Delia menarik Aruna menuju cafe yang letaknya tepat di samping kampus. Aruna yang kebingungan hanya bisa mengikuti langkah Delia saja. Padahal dia juga tak kenal siapa Delia.

"Tunggu dulu. Kamu siapa sebenarnya?" Aruna bertanya dengan bingung.

"Ikut saja dulu," jawab Delia. Setelah masuk ke dalam cafe, Delia menarik Aruna menuju sebuah meja yang berada di pojok sebelah kanan. Di sana ada seorang laki-laki yang Aruna yakini seumuran dengannya.

"Nah Aruna, kenalkan ini Adnan, pacarku," ucap Delia setelah mereka duduk satu meja dengan Adnan. Aruna yang kebingungan hanya menganggukkan kepala saja.

"Jadi, kamu sudah tahu kan kenapa Delia mengajakmu ke sini?" Adnan bertanya. Aruna menatap Delia, lalu menatap Adnan lagi.

"Kalian bisa membantuku?" tanya Aruna ragu-ragu. Adnan tersenyum dan langsung mengangguk.

"Iya. Kami mendengar kabar yang beredar tentang kamu yang terdesak utang mendiang ibumu. Jadi, kami berniat untuk membantumu. Tapi, ya tidak gratis gitu. Harus ada balasan jasa darimu," ucap Adnan. Aruna mengerutkan kening mendengar itu.

"Balasan jasa seperti apa? Bekerja pada kalian misalnya? Kalau begitu, boleh banget." Aruna berkata dengan semangat. Adnan dan Delia saling bertatapan saat mendengar itu.

"Ada sebuah perjanjian kontrak, dan keluargaku terlibat semua dalam perjanjian ini. Kamu bisa baca dulu sampai selesai," ujar Adnan. Dia menyerahkan surat perjanjian yang dia bawa pada Aruna. Aruna yang bingung dan penasaran secara bersamaan akhirnya membaca isi surat tersebut. Aruna membacanya dengan teliti dan dia bertambah bingung setelah membaca inti surat tersebut.
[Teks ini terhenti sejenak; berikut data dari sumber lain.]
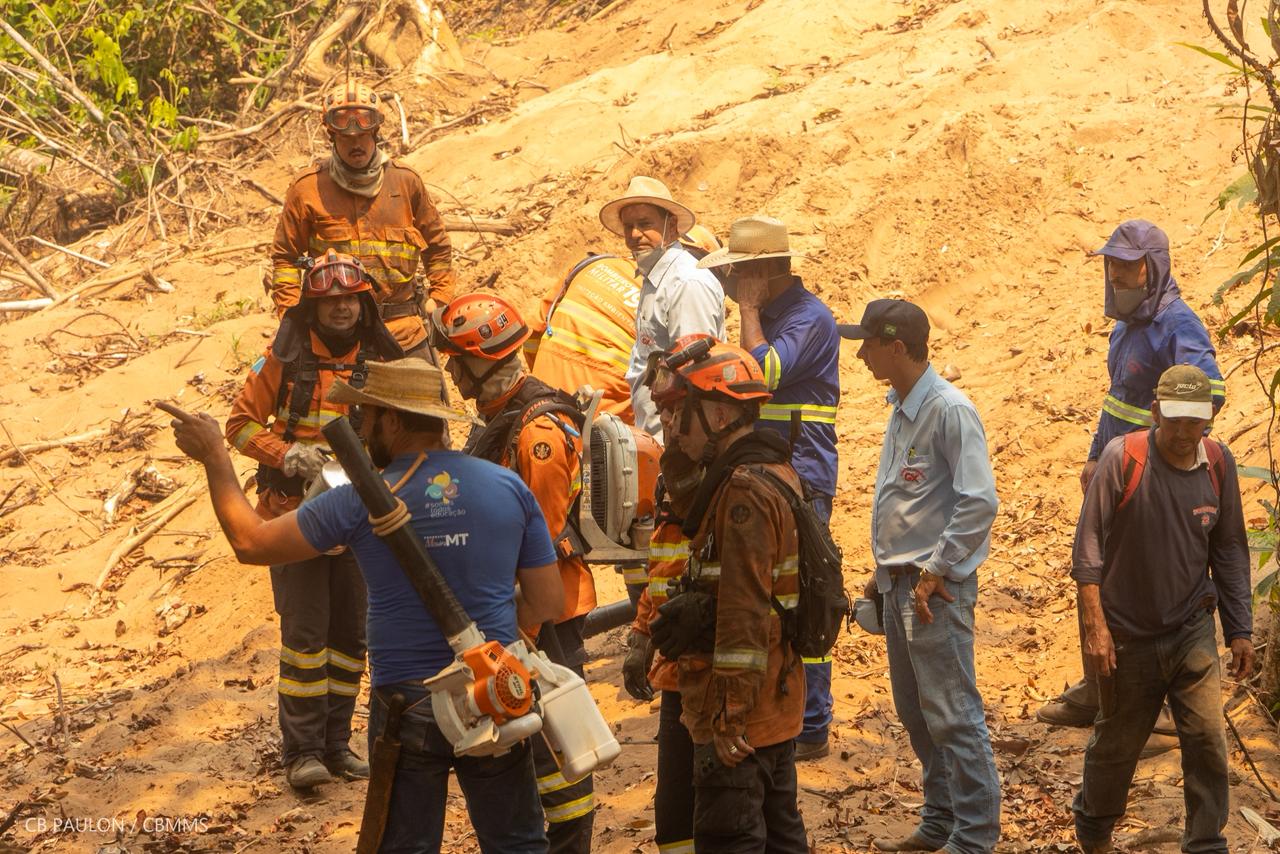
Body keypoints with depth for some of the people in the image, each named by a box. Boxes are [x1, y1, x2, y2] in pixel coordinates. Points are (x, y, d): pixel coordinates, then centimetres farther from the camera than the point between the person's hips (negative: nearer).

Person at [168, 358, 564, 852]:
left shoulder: (362, 504, -10)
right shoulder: (509, 488, -3)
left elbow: (251, 543, 0)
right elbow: (547, 604, 1)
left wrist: (214, 458, 10)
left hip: (408, 709, -2)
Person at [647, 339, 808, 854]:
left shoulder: (744, 491, -20)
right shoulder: (777, 473, 13)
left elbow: (745, 615, -24)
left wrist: (729, 718, -23)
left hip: (742, 714, -10)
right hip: (779, 704, 10)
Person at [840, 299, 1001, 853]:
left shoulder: (949, 411, -17)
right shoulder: (901, 408, 12)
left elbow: (979, 502, -22)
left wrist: (934, 572, -19)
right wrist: (886, 573, 17)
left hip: (935, 588, -9)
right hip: (899, 584, 9)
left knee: (953, 716, -4)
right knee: (916, 713, 16)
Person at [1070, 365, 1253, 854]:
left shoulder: (1218, 465, -5)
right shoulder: (1122, 458, -16)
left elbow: (1229, 551, 6)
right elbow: (1088, 544, -13)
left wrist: (1239, 630, 5)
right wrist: (1095, 626, -17)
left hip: (1193, 632, 2)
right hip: (1129, 635, -2)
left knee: (1207, 741, -7)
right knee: (1118, 742, 14)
"Pernikahan kontrak? Melahirkan seorang anak?" Aruna bertanya dengan luar biasa bingung.

"Iya. Itulah balasan jasa yang harus kamu berikan," jawab Adnan. Aruna jelas kaget saat mengetahui itu.

"Bukan denganku, Aruna. Bukan denganku. Tapi kamu harus menikah dengan kakakku," ucap Adnan langsung menjelaskan agar Aruna tidak salah paham.

"Tapi kenapa imbalannya harus seperti ini? Maksudku, ini benar-benar tidak masuk akal," ucap Aruna. Dia menyimpan surat tersebut setelah selesai membaca semuanya.

"Ini sudah disepakati semua orang yang terlibat, Aruna." Adnan menjawab dengan tegas.

"Aruna, dengarkan aku dulu ya? Biar aku cerita semuanya padamu agar kamu paham," ucap Delia. Akhirnya, Delia pun menceritakan semua alasan kenapa surat kontrak itu dibuat. Aruna mendengarkan dengan seksama, walau beberapa kali dibuat kaget dengan penjelasan Delia.

"Begitu. Jadi, kami menyepakati hal ini. Selain utangmu lunas nanti, kamu juga membantu orang tua Adnan yang menginginkan seorang cucu. Pokoknya, saling menguntungkan," ucap Delia.

"Kalian paham kan maksud harus melahirkan anak? Maksudku, kan gak mungkin aku tiba-tiba hamil," ucap Aruna. 

"Ya, makanya kamu harus nikah dengan kakakku. Untuk proses pembuatan bayinya, itu bukan urusan kami berdua," jawab Adnan dengan tawa canggung.

"Apa tak bisa yang lain saja? Aku mau kok kerja jadi pembantu di rumah kamu dan tidak dibayar setahun juga." Aruna berusaha merayu.

"Orang tuaku butuh seorang cucu, Aruna. Bukan seorang pembantu," balas Adnan. Aruna langsung terdiam mendengar itu. Detik itu juga dia merasa tenggorokannya kering.

"Orang tuaku menyetujui ini semua dan ingin segera bertemu denganmu. Aku harap kamu setuju sih hehe. Soalnya, selain kamu terbebas dari utang, kamu juga membantu keluargaku, dan membantu kami juga." Adnan terus bicara, berusaha meracuni pikiran Aruna agar menerima tawaran yang dia berikan.

"Setelah menikah dengan kakakku nanti, kamu tak perlu pusing memikirkan utangmu. Kakakku akan melunasi semuanya. Kakakku juga bisa membayar SPP-mu agar kamu bisa wisuda. Kamu juga bisa terbebas dari ayah tirimu. Yang paling penting adalah, kamu tak perlu memikirkan biaya hidup karena kakakku akan mencukupi semua kebutuhanmu," ujar Adnan. Aruna terdiam mendengar itu. Kini dia jadi dilema.

Haruskah dia setuju dengan tawaran Adnan? Tapi Aruna belum siap untuk menikah. Tapi, sekarang dia juga sudah sangat terdesak dan tak ada yang bisa memberikan bantuan padanya. Kecuali Adnan dengan imbalan yang agak nyeleneh menurut Aruna.

Lalu apa yang harus dia lakukan sekarang? Menerima tawaran Adnan atau menolaknya?